L’article 1719 ne laisse aucun doute : le bailleur ne peut se défausser de l’entretien du logement. Cela implique bien plus qu’un simple coup de peinture. Ce sont tous les travaux nécessaires pour garantir que le logement reste conforme à la loi, sain et habitable, qui incombent au propriétaire. Cela englobe les grosses réparations, l’entretien de la toiture, la remise à niveau des installations, la façade végétalisée si elle existe. À l’inverse, le locataire ne peut pas exiger que le bailleur prenne en charge les petites réparations du quotidien, ce sont les fameuses réparations locatives, à la charge de l’occupant.

Garantir la tranquillité du locataire

La formule « jouissance paisible » a souvent fait couler de l’encre et généré bon nombre de débats. Pour le bailleur, cela signifie une chose simple : ne jamais entraver la vie de son locataire. Aucun passage à l’improviste, aucune restriction absurde sur la façon d’habiter les lieux. Le locataire garde la liberté de recevoir qui il souhaite, de rentrer et sortir à sa guise. Empêcher cela, c’est s’exposer à des conflits, voire à une remise en cause du bail.

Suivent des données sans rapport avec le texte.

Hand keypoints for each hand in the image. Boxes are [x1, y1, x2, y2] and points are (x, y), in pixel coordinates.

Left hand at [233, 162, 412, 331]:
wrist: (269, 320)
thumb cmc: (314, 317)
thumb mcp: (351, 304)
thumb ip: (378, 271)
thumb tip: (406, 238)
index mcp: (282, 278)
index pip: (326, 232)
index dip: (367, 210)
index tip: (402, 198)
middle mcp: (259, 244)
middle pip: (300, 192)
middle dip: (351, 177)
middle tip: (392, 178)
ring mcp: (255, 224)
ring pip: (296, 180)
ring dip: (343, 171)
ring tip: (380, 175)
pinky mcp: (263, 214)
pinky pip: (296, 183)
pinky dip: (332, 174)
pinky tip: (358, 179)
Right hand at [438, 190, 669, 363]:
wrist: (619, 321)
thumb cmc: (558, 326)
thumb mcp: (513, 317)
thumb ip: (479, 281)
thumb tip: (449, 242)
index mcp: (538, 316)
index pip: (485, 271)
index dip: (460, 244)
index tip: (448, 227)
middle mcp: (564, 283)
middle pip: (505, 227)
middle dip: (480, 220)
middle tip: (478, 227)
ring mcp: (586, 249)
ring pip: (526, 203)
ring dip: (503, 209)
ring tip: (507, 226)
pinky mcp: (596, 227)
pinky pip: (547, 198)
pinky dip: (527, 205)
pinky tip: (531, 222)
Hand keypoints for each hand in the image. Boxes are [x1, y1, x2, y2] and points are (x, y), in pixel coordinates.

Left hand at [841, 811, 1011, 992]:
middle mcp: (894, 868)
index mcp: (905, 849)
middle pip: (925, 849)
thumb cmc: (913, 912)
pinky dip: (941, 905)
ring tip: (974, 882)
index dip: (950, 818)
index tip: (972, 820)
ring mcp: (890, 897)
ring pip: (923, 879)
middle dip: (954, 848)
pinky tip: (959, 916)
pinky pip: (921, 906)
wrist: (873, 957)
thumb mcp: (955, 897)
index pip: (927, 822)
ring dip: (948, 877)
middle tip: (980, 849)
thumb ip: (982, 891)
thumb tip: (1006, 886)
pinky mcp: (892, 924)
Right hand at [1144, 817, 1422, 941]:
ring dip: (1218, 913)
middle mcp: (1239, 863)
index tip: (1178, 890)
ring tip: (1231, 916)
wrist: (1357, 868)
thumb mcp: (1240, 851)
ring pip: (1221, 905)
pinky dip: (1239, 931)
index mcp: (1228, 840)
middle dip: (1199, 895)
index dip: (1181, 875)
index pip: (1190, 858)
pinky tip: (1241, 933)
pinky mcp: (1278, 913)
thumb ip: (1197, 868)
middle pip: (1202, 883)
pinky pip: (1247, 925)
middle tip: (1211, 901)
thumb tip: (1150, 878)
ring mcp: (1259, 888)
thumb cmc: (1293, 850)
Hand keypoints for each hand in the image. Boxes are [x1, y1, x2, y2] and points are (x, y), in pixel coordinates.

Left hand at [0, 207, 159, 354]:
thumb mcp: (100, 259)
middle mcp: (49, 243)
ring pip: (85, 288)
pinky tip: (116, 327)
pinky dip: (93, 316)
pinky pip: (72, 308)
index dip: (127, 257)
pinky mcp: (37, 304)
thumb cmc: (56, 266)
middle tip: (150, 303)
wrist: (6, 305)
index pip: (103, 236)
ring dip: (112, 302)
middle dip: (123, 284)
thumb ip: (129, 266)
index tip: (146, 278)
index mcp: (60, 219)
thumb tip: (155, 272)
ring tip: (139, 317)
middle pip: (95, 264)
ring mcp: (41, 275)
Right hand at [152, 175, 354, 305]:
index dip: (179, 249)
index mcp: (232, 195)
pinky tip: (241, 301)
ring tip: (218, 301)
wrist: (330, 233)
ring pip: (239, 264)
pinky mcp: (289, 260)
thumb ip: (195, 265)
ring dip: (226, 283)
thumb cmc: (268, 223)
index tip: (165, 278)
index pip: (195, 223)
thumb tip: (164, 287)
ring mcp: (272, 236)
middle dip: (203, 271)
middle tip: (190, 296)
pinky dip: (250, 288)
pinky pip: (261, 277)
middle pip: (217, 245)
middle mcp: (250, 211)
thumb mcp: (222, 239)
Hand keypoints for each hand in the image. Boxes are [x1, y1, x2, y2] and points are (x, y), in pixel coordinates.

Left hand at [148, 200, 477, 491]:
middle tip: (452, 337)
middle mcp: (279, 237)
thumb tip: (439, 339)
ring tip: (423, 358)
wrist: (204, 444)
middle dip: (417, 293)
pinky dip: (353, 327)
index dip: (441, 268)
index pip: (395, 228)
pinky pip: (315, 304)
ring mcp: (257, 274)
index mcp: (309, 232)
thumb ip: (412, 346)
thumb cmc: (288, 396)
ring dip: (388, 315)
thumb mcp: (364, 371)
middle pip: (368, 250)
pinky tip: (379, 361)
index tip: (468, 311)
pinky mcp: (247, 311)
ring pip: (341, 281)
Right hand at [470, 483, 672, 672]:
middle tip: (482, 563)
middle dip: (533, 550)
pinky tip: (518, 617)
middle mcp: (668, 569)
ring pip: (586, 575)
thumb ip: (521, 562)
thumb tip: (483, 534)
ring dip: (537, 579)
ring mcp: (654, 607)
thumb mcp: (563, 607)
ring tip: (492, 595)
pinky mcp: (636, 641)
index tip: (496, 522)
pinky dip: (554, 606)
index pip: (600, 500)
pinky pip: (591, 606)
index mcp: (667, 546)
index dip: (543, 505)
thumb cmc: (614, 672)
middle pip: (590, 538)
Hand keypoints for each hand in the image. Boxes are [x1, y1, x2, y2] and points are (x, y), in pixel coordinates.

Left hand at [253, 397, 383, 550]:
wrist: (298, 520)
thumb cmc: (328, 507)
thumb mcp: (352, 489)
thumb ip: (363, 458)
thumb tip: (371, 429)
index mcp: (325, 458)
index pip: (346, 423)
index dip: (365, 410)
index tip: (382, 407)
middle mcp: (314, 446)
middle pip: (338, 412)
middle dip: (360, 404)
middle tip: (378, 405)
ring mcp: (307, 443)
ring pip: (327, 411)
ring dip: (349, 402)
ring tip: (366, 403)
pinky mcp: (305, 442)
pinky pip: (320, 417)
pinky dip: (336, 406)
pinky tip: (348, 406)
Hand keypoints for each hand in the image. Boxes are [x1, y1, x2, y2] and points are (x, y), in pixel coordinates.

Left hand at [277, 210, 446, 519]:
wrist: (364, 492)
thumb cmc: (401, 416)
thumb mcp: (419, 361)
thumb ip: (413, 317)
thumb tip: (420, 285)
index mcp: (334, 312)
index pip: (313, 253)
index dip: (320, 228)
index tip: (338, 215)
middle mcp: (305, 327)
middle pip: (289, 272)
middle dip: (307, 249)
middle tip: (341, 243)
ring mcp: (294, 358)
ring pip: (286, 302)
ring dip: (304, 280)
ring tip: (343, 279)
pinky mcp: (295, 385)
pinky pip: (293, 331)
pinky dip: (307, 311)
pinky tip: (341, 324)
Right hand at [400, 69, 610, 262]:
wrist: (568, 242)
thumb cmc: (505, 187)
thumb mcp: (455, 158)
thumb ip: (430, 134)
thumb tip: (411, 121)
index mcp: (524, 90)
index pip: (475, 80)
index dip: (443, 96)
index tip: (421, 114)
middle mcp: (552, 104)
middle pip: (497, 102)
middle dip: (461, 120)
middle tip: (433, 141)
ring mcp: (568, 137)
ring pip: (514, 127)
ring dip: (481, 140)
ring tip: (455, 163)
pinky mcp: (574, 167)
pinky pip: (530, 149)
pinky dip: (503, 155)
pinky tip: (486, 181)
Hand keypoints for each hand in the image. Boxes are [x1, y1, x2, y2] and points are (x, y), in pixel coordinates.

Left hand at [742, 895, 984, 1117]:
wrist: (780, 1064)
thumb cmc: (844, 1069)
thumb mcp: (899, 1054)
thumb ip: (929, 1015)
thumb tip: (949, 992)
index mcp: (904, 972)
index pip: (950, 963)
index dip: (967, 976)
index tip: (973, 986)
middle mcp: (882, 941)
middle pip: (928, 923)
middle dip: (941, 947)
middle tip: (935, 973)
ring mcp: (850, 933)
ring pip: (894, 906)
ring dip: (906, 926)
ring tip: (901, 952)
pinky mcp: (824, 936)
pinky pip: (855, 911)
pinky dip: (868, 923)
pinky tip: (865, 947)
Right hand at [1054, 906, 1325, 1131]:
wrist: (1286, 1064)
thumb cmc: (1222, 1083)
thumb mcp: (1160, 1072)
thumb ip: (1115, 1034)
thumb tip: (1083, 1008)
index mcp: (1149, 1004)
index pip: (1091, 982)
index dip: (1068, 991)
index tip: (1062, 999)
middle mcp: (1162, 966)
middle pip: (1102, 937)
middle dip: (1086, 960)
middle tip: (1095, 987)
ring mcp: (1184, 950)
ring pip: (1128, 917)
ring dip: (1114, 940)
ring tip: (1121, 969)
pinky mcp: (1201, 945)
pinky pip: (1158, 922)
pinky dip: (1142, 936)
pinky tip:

Les plantations, un détail qui compte

Vous rêvez d’un jardin verdoyant ou d’une entrée fleurie pour votre bien en location ? Libre à vous, mais il y a un revers à la médaille. L’entretien des espaces verts, plantations et jardins reste à la charge du bailleur, dès lors qu’ils sont intégrés au logement. Impossible de planter des arbres ou d’installer des pots de fleurs sans accepter d’en assumer la pérennité. Un espace extérieur négligé, et c’est votre responsabilité qui sera pointée du doigt.

L’article 1719 n’est pas une simple formalité juridique. Derrière chaque mot se cachent des obligations concrètes, des garde-fous pour éviter les mauvaises surprises, et un équilibre entre droits et devoirs. Rater une de ces marches, c’est risquer bien plus qu’un simple rappel à l’ordre : c’est toute la relation de confiance entre bailleur et locataire qui vacille. À bon entendeur.